What you should do = Quote the data word for word, from the line that contains "Qualified for" through the line that contains "In-Resort Assistance", both included, and leave the pictures out of your answer.
-------- Supplied records --------
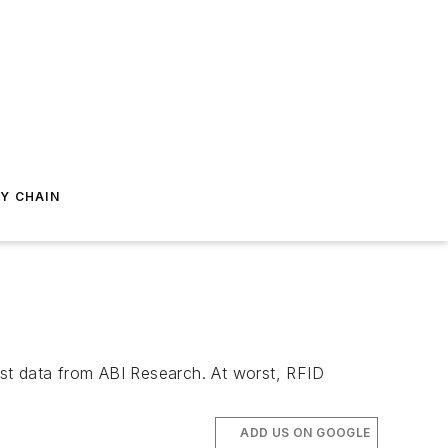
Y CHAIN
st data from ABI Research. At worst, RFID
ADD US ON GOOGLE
--------
-------- Supplied records --------
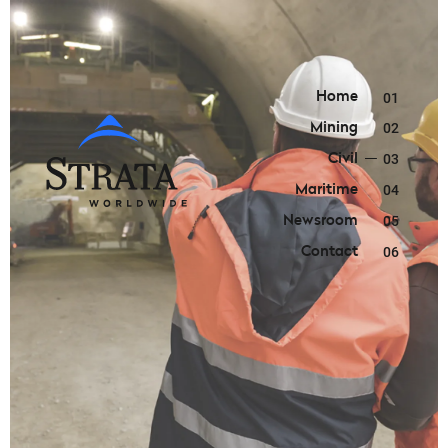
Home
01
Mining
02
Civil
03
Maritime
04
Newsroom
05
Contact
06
--------
-------- Supplied records --------
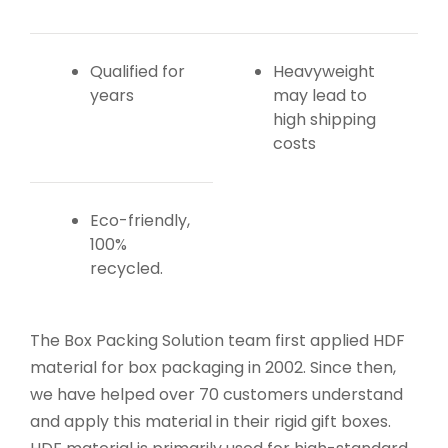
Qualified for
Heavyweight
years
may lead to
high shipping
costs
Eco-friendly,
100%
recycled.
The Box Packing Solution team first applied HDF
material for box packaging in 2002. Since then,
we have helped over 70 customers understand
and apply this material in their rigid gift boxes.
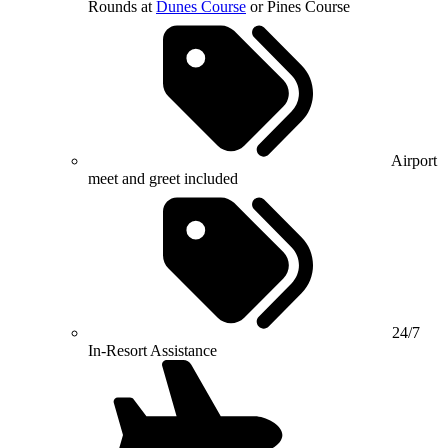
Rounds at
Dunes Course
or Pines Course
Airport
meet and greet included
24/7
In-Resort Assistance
--------
Task answer =
Qualified for
Heavyweight
years
may lead to
high shipping
costs
Eco-friendly,
100%
recycled.
The Box Packing Solution team first applied HDF
material for box packaging in 2002. Since then,
we have helped over 70 customers understand
and apply this material in their rigid gift boxes.
Rounds at
Dunes Course
or Pines Course
Airport
meet and greet included
24/7
In-Resort Assistance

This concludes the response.